If so, how could I go about that? The checklists are available as Darwin Core (example), but perhaps not in the format expected by GBIF. Right now I have about 600 checklists, sometimes multiple per publication as I try to capture the coverage of individual keys (e.g. when there are separate keys for adults and larvae). Should I merge them or treat them as separate datasets?
I am also wondering about possible issues with the data quality. I have put checks in place against typos — by matching the names to GBIF (and CoL for non-major taxon ranks) with GNverifier — but of course that does not work as well when the name/combination is not in GBIF. When this is the case I double-check the name but I can therefore not guarantee that there are absolutely no typos.
[Edit: not to mention mistakes from the authors of the publications themselves. The example I link to includes “Coptosoma globus Fieber, 1861, Eur. Hem, p. 380”, which actually refers to C. globus (Fabricius) and not a new species.]
Hi @larsgw, thank you for this post!
Are those checklists published on GBIF.org? or Checklistbank.org?
I haven’t published anything yet, except on my own site. I was wondering whether it would be worth publishing them (given possible typographical errors of the author, and possible additional ones from me), and if so where (GBIF or Checklistbank.org) and how (as one dataset, or one dataset per publication).
@larsgw I think whether you would like to publish the data as separate datasets or one big dataset is up to you.
Everything published on GBIF makes it to Checklistbank. With that in mind, checklist bank is able to handle more format than Darwin Core Archive.
In either case, both system will perform a number of automated checks which might be helpful for catching possible issues in the datasets.

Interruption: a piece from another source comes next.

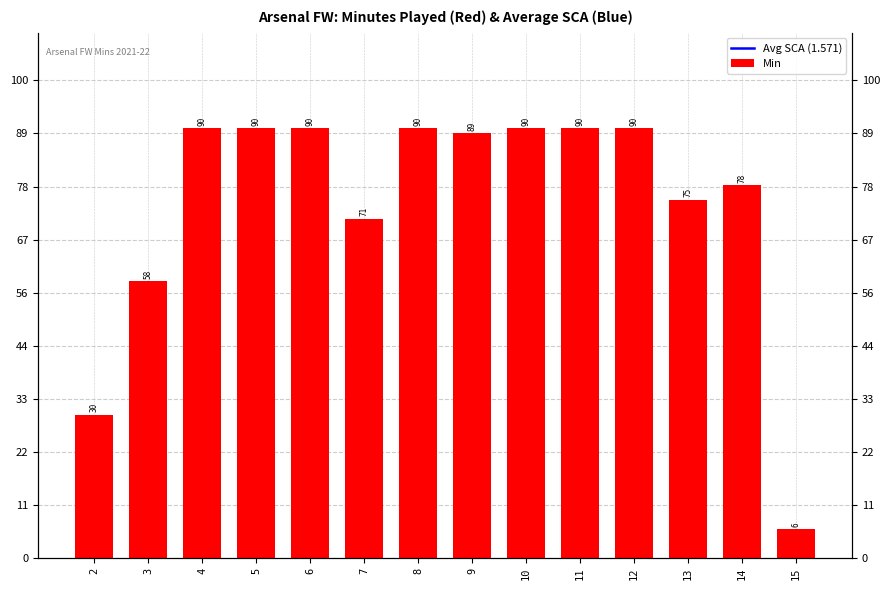

Is it true that the value at 2 is 30?

True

As for their inclusion in the GBIF Backbone, this is a question for @markus
Thanks @larsgw that looks like an excellent resource we would be glad to integrate with.
I have taken the DwC csv file of your example and it pretty much works out of the box: ChecklistBank
Just the scientificNameID field had to be renamed to taxonID as the foreign keys from parentNameUsageID otherwise would have been broken.
To publish this to GBIF and ChecklistBank it would require some metadata about the dataset. The publication metadata you have here for example seems like a perfect fit to me, I have used it (as far as I could make sense of the cyrillic) as metadata for the test dataset I created with your data:
There is just a single red issue the software has spotted, which is remarkable. A missing author bracket.
Publishing a dataset per key or publication is both fine. As the metadata mostly seems to be about the publication and the taxonomy of the keys is very likely the same I would probably go for a dataset per publication if that is something you can generate. But by key is also very fine really.
That’s great to hear. I’ll try to figure out how/where I can actually do the imports.
Would duplicate entries for a single name/taxon matter? On my side, de-duplicating a union of multiple checklists might be a bit error-prone if names are provided with e.g. different authorship strings (with/without, abbreviated/full) in different parts of the publication.
It wouldn’t be nice to have duplicates/variants, but would not at all hurt integrating them into COL & GBIF. We would only add them once.
But maybe it is simpler and more accurate then to include the lists just as you have them. Is there any metadata to distinguish them, e.g. a different title like “Key to adults. In: xxx”?
Sorry, I missed this reply. Sometimes the different keys have a specified, citable title or heading, but usually not. I would have to make them, and the resulting citations would be non-standard. I think the most correct solution would be de-duplication. Perhaps I can do that based on the GBIF backbone ID that I try to link to anyway, that should work in most cases. I also still have to de-duplicate pro-parte synonyms.
This topic was automatically closed 30 days after the last reply. New replies are no longer allowed.